I would feel very uncomfortable about this on every possible count.

He's a relatively new boyfriend and isn't playing a step-parent role in your son's life, so this all seems excessive to me.

Losing a parent is bad enough without someone else's parent steaming in. I have experience of this and if I were the son in this scenario I would feel very weird and wrong and overwhelmed by receiving gifts of this value from a man I'd only met a few times and who means nothing to me. I'd also find it weird if I were one of the man's own children.
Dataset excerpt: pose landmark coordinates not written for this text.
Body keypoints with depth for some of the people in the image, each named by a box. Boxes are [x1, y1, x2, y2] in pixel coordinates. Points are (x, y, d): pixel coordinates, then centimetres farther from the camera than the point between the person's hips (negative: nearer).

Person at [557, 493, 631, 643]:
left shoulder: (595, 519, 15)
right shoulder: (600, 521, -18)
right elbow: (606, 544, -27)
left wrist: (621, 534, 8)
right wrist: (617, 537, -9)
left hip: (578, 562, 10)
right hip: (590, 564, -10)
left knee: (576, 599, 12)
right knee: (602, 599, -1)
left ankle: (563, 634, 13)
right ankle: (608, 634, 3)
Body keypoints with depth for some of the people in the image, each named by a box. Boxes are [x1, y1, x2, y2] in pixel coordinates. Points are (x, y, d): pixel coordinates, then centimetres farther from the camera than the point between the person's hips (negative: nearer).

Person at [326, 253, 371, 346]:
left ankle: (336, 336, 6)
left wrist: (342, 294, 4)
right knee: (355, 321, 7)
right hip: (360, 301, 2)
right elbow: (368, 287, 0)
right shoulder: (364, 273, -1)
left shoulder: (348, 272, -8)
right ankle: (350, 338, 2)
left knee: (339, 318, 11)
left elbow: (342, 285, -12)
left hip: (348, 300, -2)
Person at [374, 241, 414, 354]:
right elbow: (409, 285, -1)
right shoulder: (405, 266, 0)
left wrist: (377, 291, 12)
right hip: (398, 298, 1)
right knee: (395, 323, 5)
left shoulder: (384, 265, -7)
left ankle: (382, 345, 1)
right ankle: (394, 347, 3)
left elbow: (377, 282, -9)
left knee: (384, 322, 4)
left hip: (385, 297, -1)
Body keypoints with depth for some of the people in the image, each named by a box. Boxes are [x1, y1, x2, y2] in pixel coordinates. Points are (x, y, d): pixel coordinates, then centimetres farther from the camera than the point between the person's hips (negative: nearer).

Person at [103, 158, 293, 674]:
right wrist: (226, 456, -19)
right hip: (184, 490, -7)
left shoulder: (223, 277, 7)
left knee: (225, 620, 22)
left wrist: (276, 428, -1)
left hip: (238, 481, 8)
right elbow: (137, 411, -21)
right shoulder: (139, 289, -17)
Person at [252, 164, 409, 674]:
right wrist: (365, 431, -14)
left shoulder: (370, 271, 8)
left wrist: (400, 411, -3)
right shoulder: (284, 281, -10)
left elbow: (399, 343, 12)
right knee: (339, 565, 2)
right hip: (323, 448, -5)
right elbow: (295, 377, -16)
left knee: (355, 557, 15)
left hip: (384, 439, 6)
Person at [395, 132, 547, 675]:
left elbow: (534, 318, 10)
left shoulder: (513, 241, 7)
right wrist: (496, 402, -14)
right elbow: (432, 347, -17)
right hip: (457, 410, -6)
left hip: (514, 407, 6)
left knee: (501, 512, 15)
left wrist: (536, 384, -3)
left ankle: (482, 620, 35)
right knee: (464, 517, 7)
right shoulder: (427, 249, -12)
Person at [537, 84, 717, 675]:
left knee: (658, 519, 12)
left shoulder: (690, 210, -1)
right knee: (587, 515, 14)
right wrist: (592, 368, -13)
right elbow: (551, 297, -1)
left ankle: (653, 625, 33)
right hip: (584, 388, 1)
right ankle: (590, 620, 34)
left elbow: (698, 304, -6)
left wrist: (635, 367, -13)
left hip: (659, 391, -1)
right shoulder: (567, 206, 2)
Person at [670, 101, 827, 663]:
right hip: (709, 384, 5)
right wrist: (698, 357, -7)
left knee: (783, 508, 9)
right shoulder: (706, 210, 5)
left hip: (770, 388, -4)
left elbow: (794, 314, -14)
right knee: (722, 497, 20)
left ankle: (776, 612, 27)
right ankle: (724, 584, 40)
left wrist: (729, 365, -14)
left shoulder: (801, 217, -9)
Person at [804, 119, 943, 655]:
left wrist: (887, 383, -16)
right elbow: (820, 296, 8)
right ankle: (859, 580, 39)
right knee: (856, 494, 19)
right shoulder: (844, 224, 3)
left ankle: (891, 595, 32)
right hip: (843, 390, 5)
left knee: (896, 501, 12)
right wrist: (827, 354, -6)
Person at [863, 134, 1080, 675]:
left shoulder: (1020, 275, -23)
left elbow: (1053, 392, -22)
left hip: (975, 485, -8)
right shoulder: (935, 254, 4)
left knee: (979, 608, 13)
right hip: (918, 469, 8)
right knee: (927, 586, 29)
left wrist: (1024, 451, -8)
How come he's treating a young man he barely knows in the same way as he's treating them?

In the OP's position, I'd have wanted to have discussed it together before he did this (and I'd probably have said no, as it sets up expectations and also highlights the disparity in income and, possibly, priorities).

I actually think it's too soon to be playing at blended families over Christmas. I would say that there's no need to 'blend families' at all when all the children are technically adults. It might be nice to spend the day together, but this is all too much, too soon.

Spirallingdownwards · 25/11/2023 07:45

He is well off, his wife has passed, his mortgage has presumably been paid off by insurance, he may have had other insurance pay out too and it may be his chance to do a one off gesture for the kids at the time where decent tech may be useful to them. Perhaps Apple did him a deal buying that much at once. He may have even used his kids student numbers to get the apple student discount so he wouldn't have paid full retail price anyway.

By all means have a conversation with him but it is a 10 month relationship and I know I knew within 3 months that I was going to be with my husband. Perhaps he feels the same and you haven't indicated otherwise so he assumes you do too.